■ **Task statement**
Pictures stay out of the answer, but every line of the material must be restated exactly.

■ **Listed records**
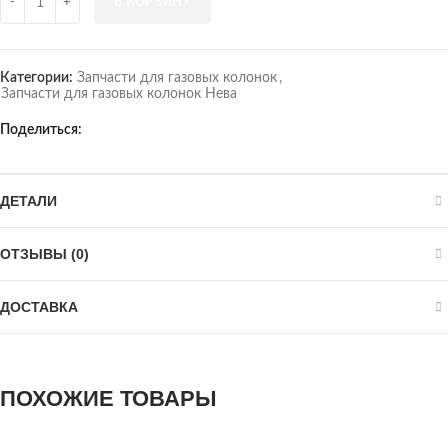
В КОРЗИНУ
Категории:
Запчасти для газовых колонок
,
Запчасти для газовых колонок Нева
Поделиться
ДЕТАЛИ
ОТЗЫВЫ (0)
ДОСТАВКА
ПОХОЖИЕ ТОВАРЫ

■ **Response box**
В КОРЗИНУ
Категории:
Запчасти для газовых колонок
,
Запчасти для газовых колонок Нева
Поделиться
ДЕТАЛИ
ОТЗЫВЫ (0)
ДОСТАВКА
ПОХОЖИЕ ТОВАРЫ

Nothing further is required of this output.